Menurut penelitian sejarawan, di era Jawa Kuno, pejabat dhyaksa adalah hakim yang diberi tugas untuk menangani masalah peradilan dalam sidang pengadilan. Para dhyaksa ini dipimpin oleh seorang adhyaksa atau hakim tertinggi yang memimpin dan mengawasi para dhyaksa. Peneliti Belanda, Krom dan Van Vollenhoven, pun menyebut bahwa Patih Gajah Mada juga adalah seorang adhyaksa. [6]

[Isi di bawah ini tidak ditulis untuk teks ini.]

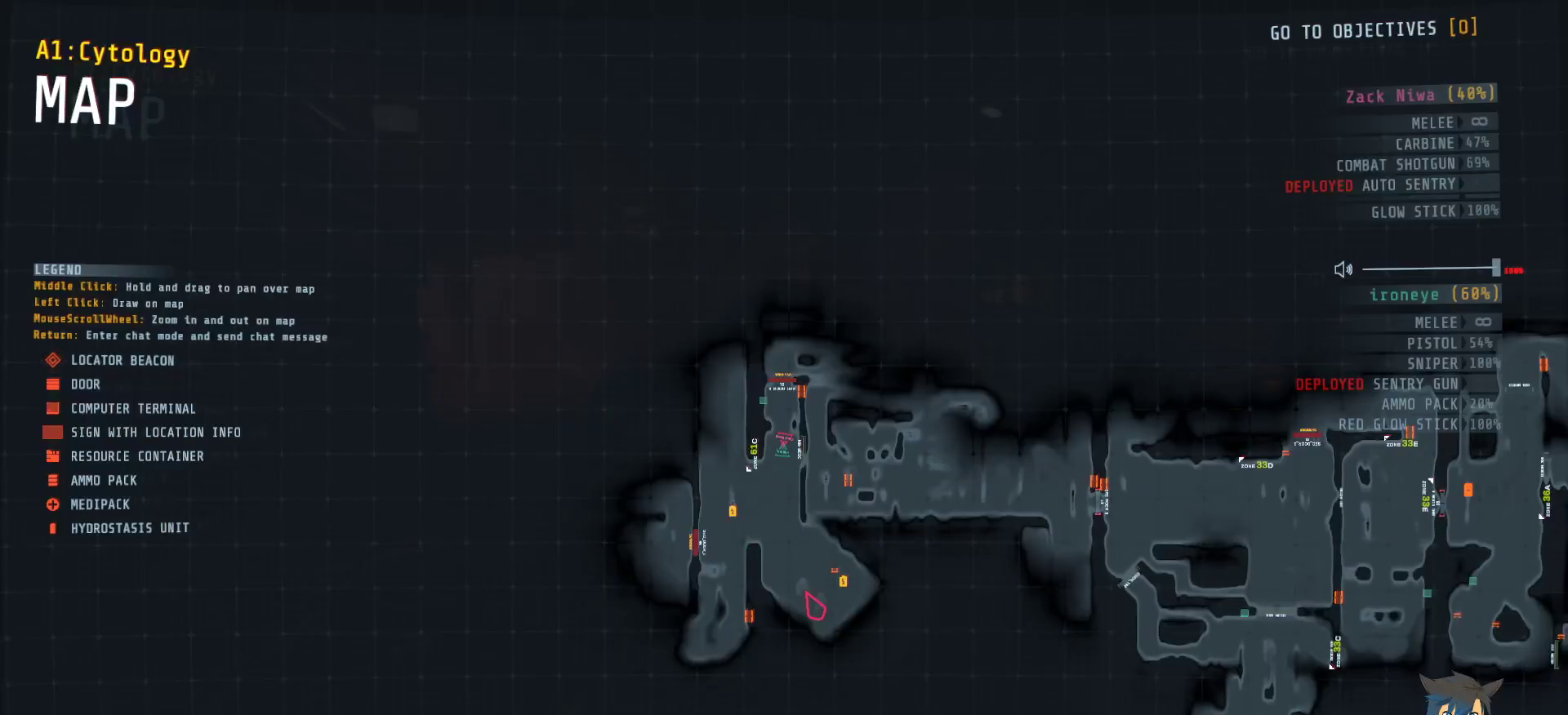
{"keys": [], "mouse": [], "events": [[500, "tab", "up"]]}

Makanya, nggak heran kalau istilah Adhyaksa Award digunakan untuk penghargaan kepada para jaksa. Istilah ini juga dijelaskan dalam situs resmi Kejaksaan Republik Indonesia, loh. Begitu pula dengan doktrin kejaksaan yang disebut Trikrama Adhyaksa atau Tiga Perilaku Utama Jaksa, yaitu Satya Adhi Wicaksana. Satya berarti kesetiaan yang bersumber dari kejujuran, baik terhadap Tuhan YME, diri sendiri, keluarga, teman, dan sesama manusia. Adhi merujuk pada kesempurnaan dalam bertugas dan berunsur utama pada rasa tanggung jawab terhadap Tuhan, keluarga, dan sesama manusia. Wicaksana berarti bijaksana dalam tutur kata dan tingkah laku, terutama dalam penerapan kekuasaan dan kewenangan. [7]
Nah, Sobat Shafa, ternyata jauh sebelum Republik Indonesia berdiri, para “jaksa” atau dhyaksa sudah eksis di era kuno. Ini menunjukkan bahwa sistem penegakan hukum sudah dikenal dalam peradaban Nusantara kuno.

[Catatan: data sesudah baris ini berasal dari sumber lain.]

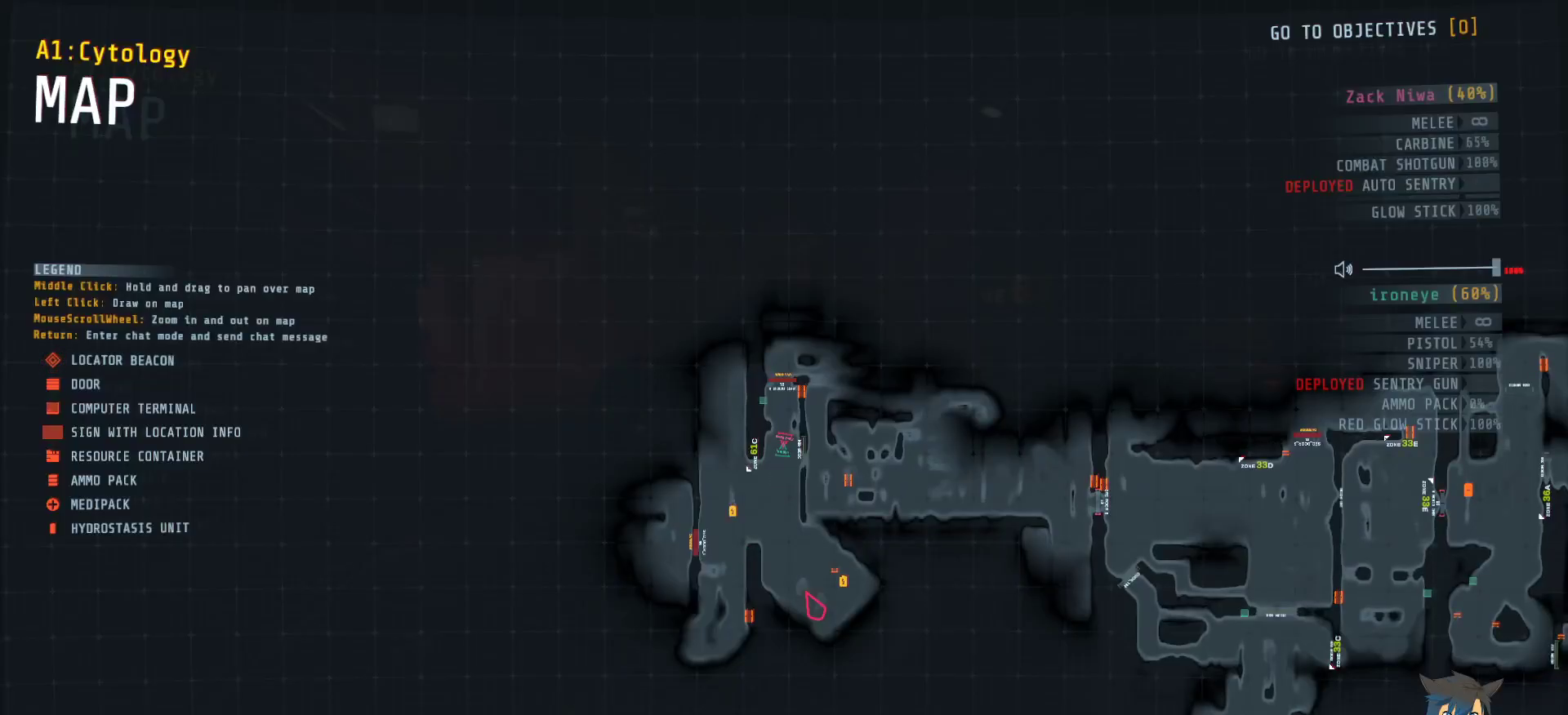
{"keys": [], "mouse": [], "events": [[383, "tab", "down"], [483, "tab", "up"]]}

Penegakan hukum di masa Jawa Kuno bisa kita telusuri misalnya dari Jayapattra, yaitu prasasti yang berisi catatan kemenangan dalam perkara peradilan. Prasasti-prasasti yang termasuk Jayapattra antara lain Prasasti Guntur (907 M) tentang utang-piutang, Prasasti Wurudu Kidul (922 M) tentang sang Dhanadi yang diragukan kewarganegaraannya, dan Prasasti Tija (929 M) tentang sengketa pajak. [8]
Dilansir historia.id, arkeolog Puslit Arkenas Titi Surti Nastiti dalam Perempuan Jawa menjelaskan pada era Kerajaan Medang hanya ada dua pejabat kehakiman, yaitu samgat i tiruan dan samgat i manghuri. Pada masa Kadiri sampai Majapahit, jumlah pejabat yang bertanggung jawab di bidang hukum semakin banyak.

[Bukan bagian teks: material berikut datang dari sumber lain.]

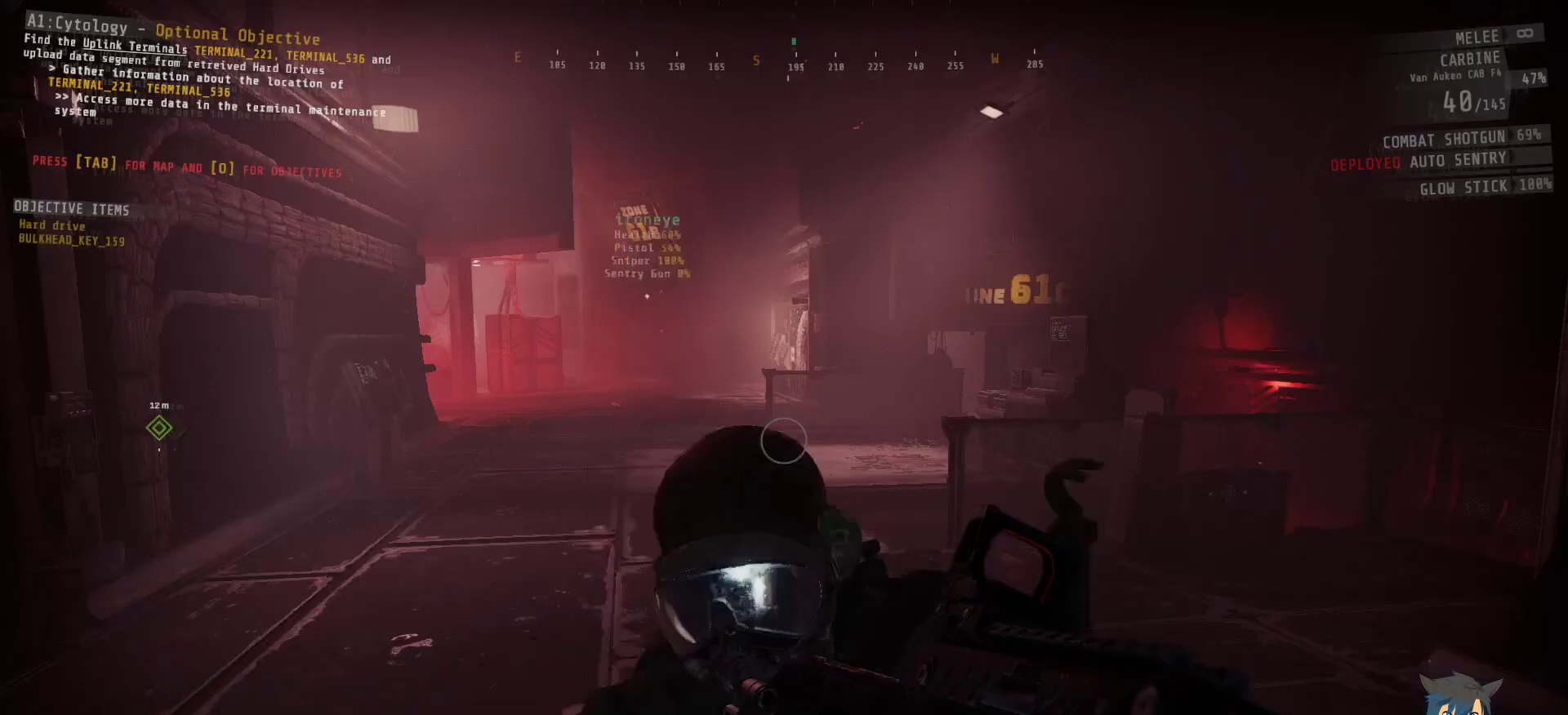
{"keys": [], "mouse": [], "events": []}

Prasasti Bendosari (1360 M) dari era Majapahit menjelaskan bahwa para pejabat kehakiman memiliki pertimbangan sebelum memutuskan suatu perkara di pengadilan. Mereka harus mempelajari kitab-kitab sastra, peraturan daerah, hukum adat, pendapat para sesepuh, kitab-kitab hukum, dan meneladani apa yang dilakukan para hakim terdahulu. [9]
Jejak kejaksaan di era Jawa Kuno menunjukkan bagaimana sistem hukum dijalankan pada masa itu. Para dhyaksa bertugas menangani masalah peradilan dalam sidang pengadilan, dan adhyaksa sebagai hakim tertinggi memimpin dan mengawasi para dhyaksa.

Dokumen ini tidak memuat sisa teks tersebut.